* _THE PROBLEM_
Emit the line that holds "owed cells with" and all lines following it through the end of the data, verbatim, and nothing else.

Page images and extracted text
# # #
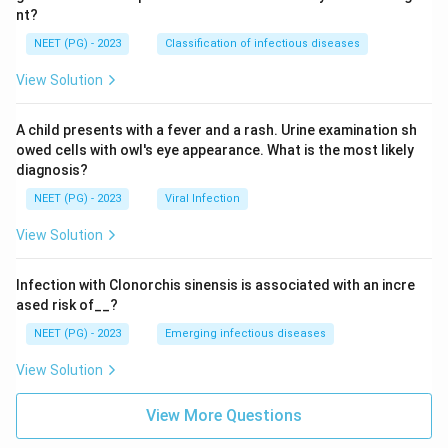
nt?
NEET (PG) - 2023
Classification of infectious diseases
View Solution
A child presents with a fever and a rash. Urine examination sh
owed cells with owl's eye appearance. What is the most likely
diagnosis?
NEET (PG) - 2023
Viral Infection
View Solution
Infection with Clonorchis sinensis is associated with an incre
ased risk of__?
NEET (PG) - 2023
Emerging infectious diseases
View Solution
View More Questions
# # #
* _EXERCISE RESULT_
owed cells with owl's eye appearance. What is the most likely
diagnosis?
NEET (PG) - 2023
Viral Infection
View Solution
Infection with Clonorchis sinensis is associated with an incre
ased risk of__?
NEET (PG) - 2023
Emerging infectious diseases
View Solution
View More Questions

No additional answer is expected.